» **PROBLEM**: Using the listing below, set down each line from the line containing "teapot: present [588,535,629,574]" through the line containing "ottoman: present [625,636,764,754]", both ends included, exactly and with nothing added.

» **THE INPUT**:
- Opening Delimiter -
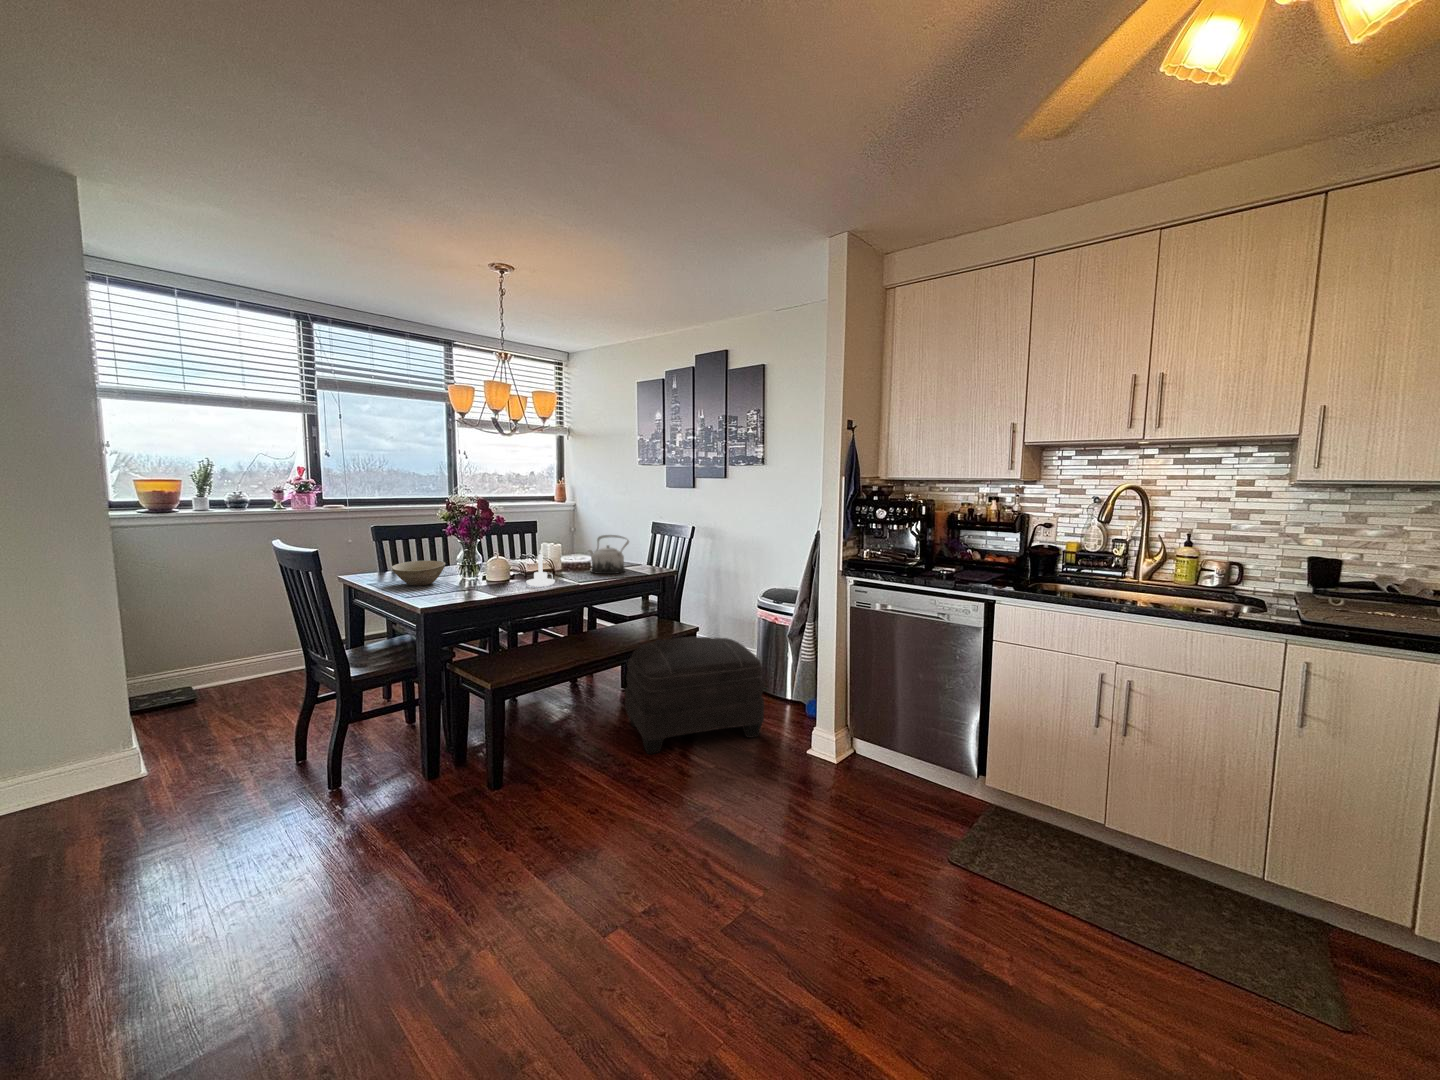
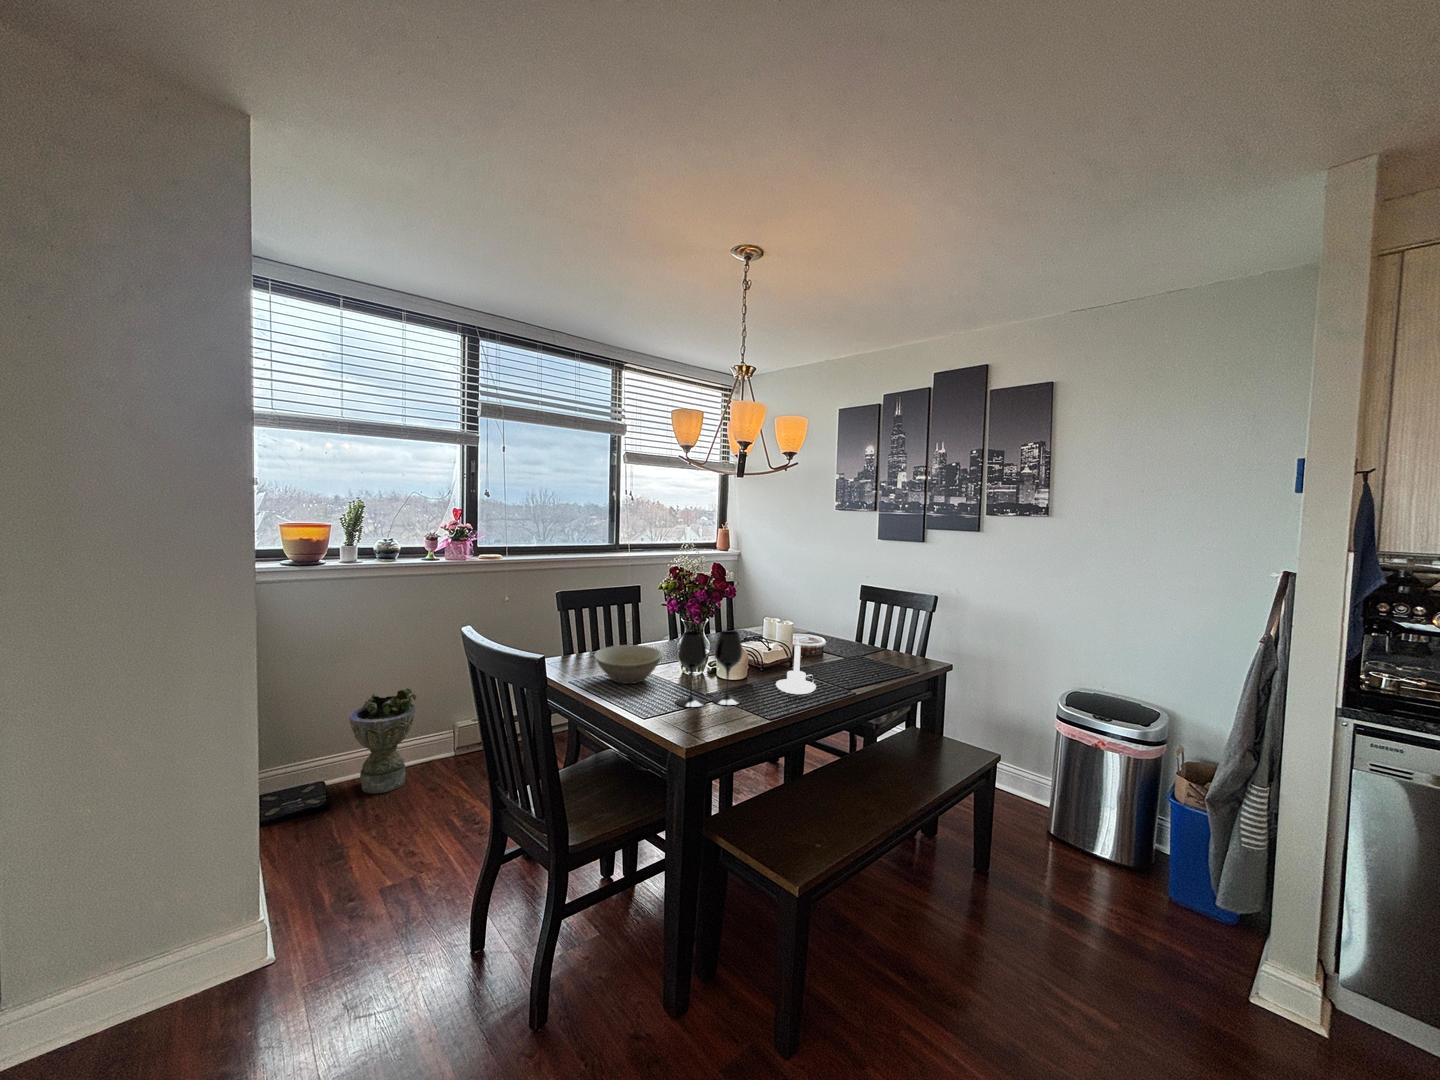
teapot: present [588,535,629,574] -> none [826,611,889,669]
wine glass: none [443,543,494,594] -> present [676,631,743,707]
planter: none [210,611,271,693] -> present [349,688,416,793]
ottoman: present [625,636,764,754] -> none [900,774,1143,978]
- Closing Delimiter -
- Opening Delimiter -
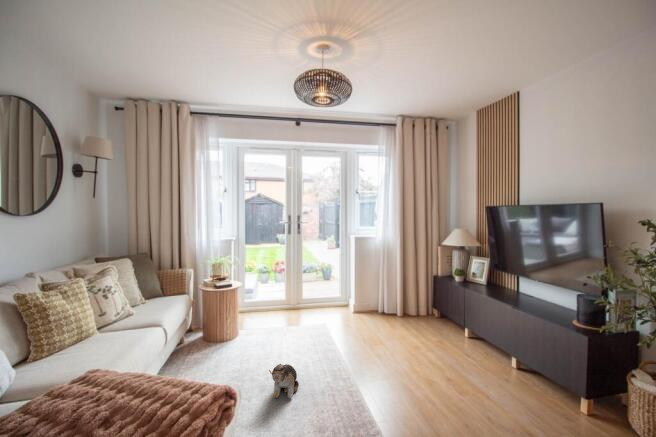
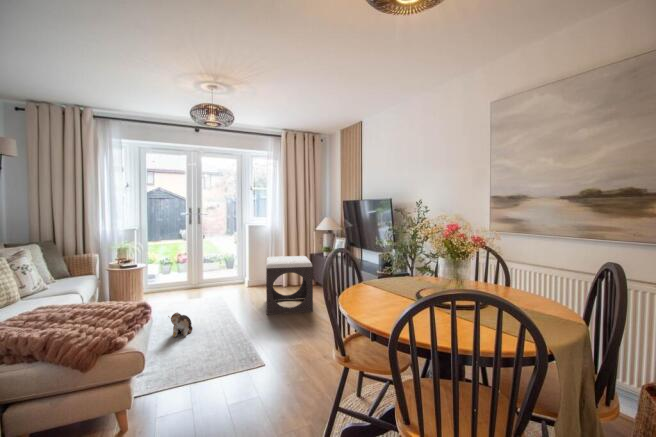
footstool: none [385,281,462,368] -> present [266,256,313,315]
- Closing Delimiter -
» **TASK OUTPUT**:
teapot: present [588,535,629,574] -> none [826,611,889,669]
wine glass: none [443,543,494,594] -> present [676,631,743,707]
planter: none [210,611,271,693] -> present [349,688,416,793]
ottoman: present [625,636,764,754] -> none [900,774,1143,978]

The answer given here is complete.